Future outlook – A strong foundation to endure unpredictable market conditions
Existing market conditions and the planned growth in supply may cause downward pressure on performance levels across many of the cities in the GCC in the short to medium term as the GCC invests in tourism infrastructure, by improving the diversity of its offering, and by enhancing the supporting tourism infrastructure, it is building a strong foundation for the future, albeit at varying levels of progress across the different countries.
Both Dubai and Abu Dhabi continue to develop key cultural, leisure and entertainment attractions which are helping positon them as global tourism hubs. For the UAE the future continues to look positive despite downward pressure on performance, until supply growth and demand growth stabilise.
Qatar, on the other hand, while investment in the hospitality and tourism sector is growing and demand is steadily increasing, there is a risk that the demand growth is unlikely to be sufficient to support this level of supply growth post the 2022 FIFA World Cup.
Tourism in KSA continues to be driven primarily by religious and business tourism, but there is a strong focus on stimulating the domestic tourism offering to increase the proportion of Saudi nationals spending their leisure time in the Kingdom which is essential because this is a volume market. The outlook for the market is positive as tourism infrastructure is improved and entertainment and leisure offering is developed in line with creation of a dedicated authority, the General Authority For Entertainment. This is expected to have an especially positive impact on domestic tourism.

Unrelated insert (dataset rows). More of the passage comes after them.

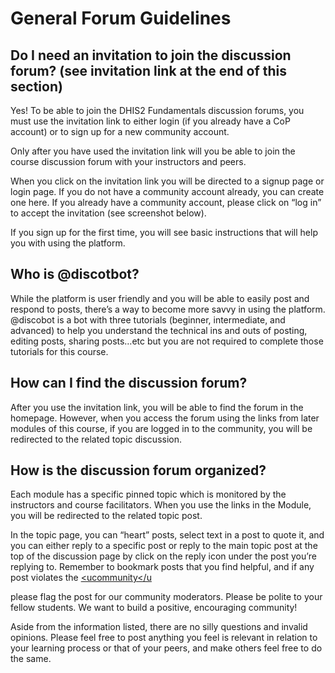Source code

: # General Forum Guidelines

## Do I need an invitation to join the discussion forum? (see invitation link at the end of this section)

Yes! To be able to join the DHIS2 Fundamentals discussion forums, you must use the invitation link to either login (if you already have a CoP account) or to sign up for a new community account.

Only after you have used the invitation link will you be able to join the course discussion forum with your instructors and peers.

When you click on the invitation link you will be directed to a signup page or login page. If you do not have a community account already, you can create one here. If you already have a community account, please click on “log in” to accept the invitation (see screenshot below).

If you sign up for the first time, you will see basic instructions that will help you with using the platform.

## Who is @discotbot?

While the platform is user friendly and you will be able to easily post and respond to posts, there’s a way to become more savvy in using the platform. @discobot is a bot with three tutorials (beginner, intermediate, and advanced) to help you understand the technical ins and outs of posting, editing posts, sharing posts…etc but you are not required to complete those tutorials for this course.

## How can I find the discussion forum?

After you use the invitation link, you will be able to find the forum in the homepage. However, when you access the forum using the links from later modules of this course, if you are logged in to the community, you will be redirected to the related topic discussion.

## How is the discussion forum organized?

Each module has a specific pinned topic which is monitored by the instructors and course facilitators. When you use the links in the Module, you will be redirected to the related topic post.

In the topic page, you can “heart” posts, select text in a post to quote it, and you can either reply to a specific post or reply to the main topic post at the top of the discussion page by click on the reply icon under the post you’re replying to. Remember to bookmark posts that you find helpful, and if any post violates the [<ucommunity</u](https://community.dhis2.org/faq)

please flag the post for our community moderators. Please be polite to your fellow students. We want to build a positive, encouraging community!

Aside from the information listed, there are no silly questions and invalid opinions. Please feel free to post anything you feel is relevant in relation to your learning process or that of your peers, and make others feel free to do the same.
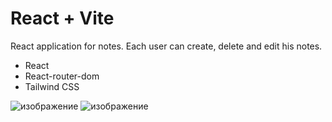 # React + Vite

React application for notes.
Each user can create, delete and edit his notes.

- React
- React-router-dom
- Tailwind CSS
  
![изображение](https://github.com/intelistar/api-notion-/assets/152069707/f08a8fd1-2648-40e0-bdb4-ed84be4afcf2)
![изображение](https://github.com/intelistar/api-notion-/assets/152069707/438c643c-dfd1-46e5-864f-ce8aa6f6f297)


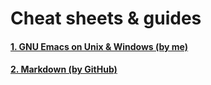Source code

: # Cheat sheets & guides

#### [1. GNU Emacs on Unix & Windows (by me)](./win-emacs.MD)

#### [2. Markdown (by GitHub)](https://help.github.com/en/github/writing-on-github/basic-writing-and-formatting-syntax)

Investment into key tourism markets in Oman, including Muscat and Salalah, is helping position Oman as a differentiated destination which attracts both GCC and international source markets.
A key success factor for various cities will be diversifying their source markets and growing the various market segments (leisure, MICE, business) based on their locational attributes and offerings which will help the market endure the ever fluctuating political and economic market conditions in the region.